The Centre has come up with draft guidelines for passive euthanasia, framing conditions for doctors under which withdrawal of life support in terminally ill patients should be “considered”. However, these draft rules have been criticised by the country’s top medical body.
In India, the Supreme Court allowed passive euthanasia for terminally ill patients in 2018 under strict guidelines. Passive euthanasia includes withdrawing or withholding life-preserving treatments to allow a person to die naturally.
Let’s take a closer look.
What does the Centre say?
The Union Health Ministry has mentioned four conditions for evaluating the option of passive euthanasia for an individual in its ‘Draft Guidelines for Withdrawal of Life Support in Terminally Ill Patients’.
As per the news agency PTI, this includes whether the person has brainstem death – they are on an artificial life support machine and have no brain functions, and when there is a medical prognostication that the patient has an advanced disease condition and is unlikely to benefit from aggressive therapeutic interventions.
The other conditions are patient/surrogate documented informed refusal to continue life support after awareness of medical prognosis and compliance with procedures directed by the Supreme Court.
It states this draft “considered decision in a patient’s best interests, to stop or discontinue ongoing life support in a terminally ill disease that is no longer likely to benefit the patient or is likely to harm in terms of causing suffering and loss of dignity.”
The guidelines say that doctors should make a considered decision to not begin life-supporting treatments (LSTs), including mechanical ventilation and dialysis, in a terminally ill patient if it is unlikely to favour the patient and could lead to suffering and loss of dignity, reported PTI.

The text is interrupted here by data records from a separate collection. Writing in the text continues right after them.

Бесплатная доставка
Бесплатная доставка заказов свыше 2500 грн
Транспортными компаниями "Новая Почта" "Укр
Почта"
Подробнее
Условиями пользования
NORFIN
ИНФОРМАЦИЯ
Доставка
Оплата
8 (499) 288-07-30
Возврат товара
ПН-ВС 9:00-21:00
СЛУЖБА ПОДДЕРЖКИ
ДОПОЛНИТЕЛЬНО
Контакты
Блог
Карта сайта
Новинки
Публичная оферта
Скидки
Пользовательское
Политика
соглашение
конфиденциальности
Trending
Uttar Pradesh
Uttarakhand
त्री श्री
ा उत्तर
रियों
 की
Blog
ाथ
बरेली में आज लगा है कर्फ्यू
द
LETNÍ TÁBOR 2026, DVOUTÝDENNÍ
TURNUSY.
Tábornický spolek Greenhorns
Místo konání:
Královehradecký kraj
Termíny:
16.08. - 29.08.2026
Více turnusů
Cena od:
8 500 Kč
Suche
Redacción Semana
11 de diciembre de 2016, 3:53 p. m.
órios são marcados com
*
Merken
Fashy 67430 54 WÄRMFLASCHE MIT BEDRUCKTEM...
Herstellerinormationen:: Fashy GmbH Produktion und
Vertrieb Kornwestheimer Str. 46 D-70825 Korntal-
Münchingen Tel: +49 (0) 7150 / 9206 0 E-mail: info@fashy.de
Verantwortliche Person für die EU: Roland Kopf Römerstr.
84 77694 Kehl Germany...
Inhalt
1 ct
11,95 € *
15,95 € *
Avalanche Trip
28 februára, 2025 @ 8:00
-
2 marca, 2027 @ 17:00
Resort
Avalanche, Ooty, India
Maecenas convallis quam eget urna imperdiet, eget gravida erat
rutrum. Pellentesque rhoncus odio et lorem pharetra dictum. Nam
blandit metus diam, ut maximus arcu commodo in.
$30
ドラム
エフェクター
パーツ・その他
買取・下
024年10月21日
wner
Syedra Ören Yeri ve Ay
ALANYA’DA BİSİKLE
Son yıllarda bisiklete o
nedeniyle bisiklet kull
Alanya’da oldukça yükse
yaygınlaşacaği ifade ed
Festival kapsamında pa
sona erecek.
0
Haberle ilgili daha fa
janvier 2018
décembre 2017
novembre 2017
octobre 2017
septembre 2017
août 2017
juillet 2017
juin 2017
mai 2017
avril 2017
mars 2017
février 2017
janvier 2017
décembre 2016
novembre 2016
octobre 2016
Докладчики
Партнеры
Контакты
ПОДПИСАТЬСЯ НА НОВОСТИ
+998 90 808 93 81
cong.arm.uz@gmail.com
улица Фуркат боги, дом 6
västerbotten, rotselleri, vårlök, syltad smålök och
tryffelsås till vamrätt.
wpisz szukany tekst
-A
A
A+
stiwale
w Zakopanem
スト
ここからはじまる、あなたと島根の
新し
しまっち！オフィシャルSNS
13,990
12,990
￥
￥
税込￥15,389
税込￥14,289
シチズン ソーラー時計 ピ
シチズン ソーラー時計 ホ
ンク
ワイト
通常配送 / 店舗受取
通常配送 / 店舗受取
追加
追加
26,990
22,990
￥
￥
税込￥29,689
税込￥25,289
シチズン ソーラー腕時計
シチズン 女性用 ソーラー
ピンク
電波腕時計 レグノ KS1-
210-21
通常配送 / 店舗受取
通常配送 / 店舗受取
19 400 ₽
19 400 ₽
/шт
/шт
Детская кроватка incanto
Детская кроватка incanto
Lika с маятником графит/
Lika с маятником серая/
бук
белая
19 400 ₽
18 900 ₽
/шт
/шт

“In such circumstances, LSTs are non-beneficial and increase avoidable burdens and suffering to patients and therefore, are considered excessive and inappropriate. Additionally, they increase emotional stress and economic hardship to the family and moral distress to professional caregivers.
“Withdrawal of LST in such patients is regarded as a standard of ICU care worldwide and upheld by several jurisdictions. Such decisions have medical, ethical and legal considerations,” according to the draft.
It defines terminal illness as an “irreversible or incurable” condition in which death is imminent in the foreseeable future. The draft includes severe traumatic brain injury with no recovery after 72 hours or more.
The guidelines also say that the Supreme Court defined legal principles that “an adult patient capable of taking healthcare decisions may refuse LST even if it results in death”.
If a patient is not capable of making such a decision, a group of at least three physicians comprising the Primary Medical Board (PMB) should take the call.
“The PMB must explain the illness, the medical treatment available, alternative forms of treatment, and the consequences of remaining treated and untreated to fully inform the surrogate,” the draft said.
The PMB’s decision has to be endorsed by a Secondary Medical Board of three physicians with one appointee by the district’s Chief Medical Officer (CMO).
The ministry has invited recommendations and feedback from stakeholders on the draft by October 20.
Why is there a backlash?
The head of the Indian Medical Association (IMA) has expressed reservations about the health ministry’s draft guidelines.
RV Asokan, national president of the IMA, told PTI that the proposed regulations will put doctors under legal scrutiny.
“Such clinical decisions have always been taken in good faith by doctors. The patient’s relatives are explained and given all information, taken into confidence in a given case and decision is taken on merit in every single case. Putting it down in sort of guidelines and also alleging that inappropriate decisions have been taken or they have been prolonged is misunderstanding the situation,” he said.
“First the perception and assumption that unnecessarily machines are used and lives are prolonged is wrong. It exposes the doctors to legal scrutiny,” Dr Asokan added.
He said these decisions should be left to relatives, patients, and doctors based on science and situation.
The IMA head said the body will examine the draft and submit their suggestions, seeking a revision of the guidelines, reported PTI.
Passive euthanasia in India
Active euthanasia is the act of deliberately ending a patient’s life to stop their suffering or intolerable pain. It remains illegal in India.
The legality of passive euthanasia was first recognised by the Supreme Court in 2011 while hearing the euthanasia plea for Aruna Shanbaug, a nurse who was brutally sexually assaulted by a ward boy at Mumbai’s King Edward Memorial (KEM) Hospital in November 1973. The attack had left her in a persistent vegetative state (PVS) until she died in 2015.
Although the apex court did not allow for Aruna’s euthanasia, it permitted passive euthanasia in rare cases by withdrawing life support to patients in a persistent vegetative state. However, it had to be done with the approval of a High Court.
In 2018, the Supreme Court recognised “living wills” made by terminally ill patients likely to go into a permanent vegetative state in a landmark judgement.
Declaring the ‘right to die with dignity’ as a fundamental right, the court said, “Life and death are inseparable. Every moment our bodies undergo change… life is not disconnected from death. Dying is a part of the process of living.”
The apex court also laid down guidelines for passive euthanasia, in case the patient has left an ‘advance directive’ or ‘living will’ to withdraw life support if they fall terminally ill, and in case there is no such will.